# Planning a convertible conversion



## Jmill (Apr 30, 2008)

This is the one I'm going with. It doesn't get much lighter and the parts are cheap. http://www.kitcarmag.com/featuredvehicles/0801kc_perry_ds_55_porsche_550_spyder_replica/index.html


----------



## ViolentBlue (Apr 19, 2008)

I have a mg midget I've been thinking of restoring for a while, drivetrain is missing so it would be a good candidate.

early British sport scars have a ciche factor to them, most people who drive them are seen as slightly eccentric, so I'm sure you could get away with an electric version easily. besides which the original engines in them were not power houses, so electric would be an upgrade in power thats for sure.


----------



## xrotaryguy (Jul 26, 2007)

I would not recommend a British car. They're very unreliable. No sense in building an unreliable EV.


----------



## kixGas (May 2, 2008)

A 3rd gen Toyota MR2 is on my list of possible cars to do a conversion to. RWD, midengine (lots of room between the seats and the bumper), safe (airgbags etc.), it already has electric power steering, and there is a lot of aftermarket support for it. Some consider it a little girly but hey you had a Delsol and Miata on your list too


----------



## ViolentBlue (Apr 19, 2008)

xrotaryguy said:


> I would not recommend a British car.
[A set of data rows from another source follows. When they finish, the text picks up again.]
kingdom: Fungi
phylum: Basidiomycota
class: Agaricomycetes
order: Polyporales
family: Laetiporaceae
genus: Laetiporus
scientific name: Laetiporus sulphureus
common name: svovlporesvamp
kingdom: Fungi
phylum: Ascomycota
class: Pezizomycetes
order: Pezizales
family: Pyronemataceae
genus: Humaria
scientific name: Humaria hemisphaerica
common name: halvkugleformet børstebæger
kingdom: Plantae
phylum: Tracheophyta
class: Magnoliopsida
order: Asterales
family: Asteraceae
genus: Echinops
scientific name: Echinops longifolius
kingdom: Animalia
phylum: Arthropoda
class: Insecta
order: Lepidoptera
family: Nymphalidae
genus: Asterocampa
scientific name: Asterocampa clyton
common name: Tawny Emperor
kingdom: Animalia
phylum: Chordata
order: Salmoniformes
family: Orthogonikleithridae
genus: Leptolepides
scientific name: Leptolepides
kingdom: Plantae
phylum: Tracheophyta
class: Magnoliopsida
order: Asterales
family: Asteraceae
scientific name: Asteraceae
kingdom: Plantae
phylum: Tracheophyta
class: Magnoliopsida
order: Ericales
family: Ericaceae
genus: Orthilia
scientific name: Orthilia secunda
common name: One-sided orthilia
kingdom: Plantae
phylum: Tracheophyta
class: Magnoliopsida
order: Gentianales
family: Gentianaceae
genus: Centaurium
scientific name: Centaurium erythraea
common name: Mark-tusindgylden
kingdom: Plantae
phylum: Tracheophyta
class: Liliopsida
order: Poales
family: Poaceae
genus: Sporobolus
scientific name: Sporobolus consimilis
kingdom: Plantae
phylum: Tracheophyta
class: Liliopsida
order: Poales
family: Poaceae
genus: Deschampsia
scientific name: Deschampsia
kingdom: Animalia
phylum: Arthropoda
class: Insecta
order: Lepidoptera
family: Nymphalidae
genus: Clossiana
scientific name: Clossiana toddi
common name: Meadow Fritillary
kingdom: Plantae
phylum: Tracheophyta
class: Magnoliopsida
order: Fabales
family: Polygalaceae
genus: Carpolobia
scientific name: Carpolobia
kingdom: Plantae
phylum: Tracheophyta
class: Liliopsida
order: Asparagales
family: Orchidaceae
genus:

They're very unreliable. No sense in building an unreliable EV.


the whole point is to remove thew unreliable bits.
Got a buddy considering converting his lotus europa now that my project is under way.


----------



## Jmill (Apr 30, 2008)

The British cars were unreliable mainly due to their electrical systems. The positive ground threw alot of people off too. A re-wire would be #1 on an EVers to do list.


----------



## ClintK (Apr 27, 2008)

The MR2 looks pretty good. I know some of my choices were "girly" cars, but you can't argue with their weight.

I was thinking about the reliability of a "classic" car such as the MGB, but I'm hoping to remove most parts of the car that would really have problems. One thing in the back of my mind though - I just want to "convert a car to electric", not "restore a car and convert it to electric".

Thanks for the inputs!


----------



## wherethefmi (Apr 24, 2008)

mercury capri, the little front drive one's were pretty cool.


----------



## Jmill (Apr 30, 2008)

I hear you Clint. I'm going down the restoration and conversion route. It does add alot of time and some expense. However, it does save you $ on your car purchase if you have the skills to perform the work yourself. The money spent on converting an MG that runs like a top could be better spent on batteries. All you really need is a rust free roller. You also need to have some patience because it will take a bit longer. I was looking into the Perry D's speedster. For $6k you can get just about everything (minus the electrical components) and you have a sporty looking convertible. You'll have to weight cost vs skill vs your patience level to come up with the answer thats right for you.


----------



## ednovelty (May 7, 2008)

I've been thinking about a 2nd-gen (97-99) Mitsubishi Eclipse Spyder - curb weight 2888. It has a very low coefficient of drag; 0.31, same as a Lamborghini Diablo - the Mazda Miata has a Cd of 0.38. It also has a very low drag area (Cd times frontal area). You might want to check the Cd on some of your candidate cars: http://en.wikipedia.org/wiki/Automobile_drag_coefficients


----------



## ClintK (Apr 27, 2008)

The kit cars look great, but I don't think I can tackle one of those right now.

I want a "sporty" looking car, but I'm far more concerned about weight than Cd. More drag will reduce range, but my range requirement is low. I do however want to be able to accelerate into traffic and change lanes with plenty of power left over (low weight).


----------



## ednovelty (May 7, 2008)

Although they are kind of hard to find these days, a Porsche 914 weighs in at about 2100 pounds and there are conversion kits available specifically for it that include all the adapter plates and mounting brackets. It isn't strictly a convertible though, more like a Targa top.


----------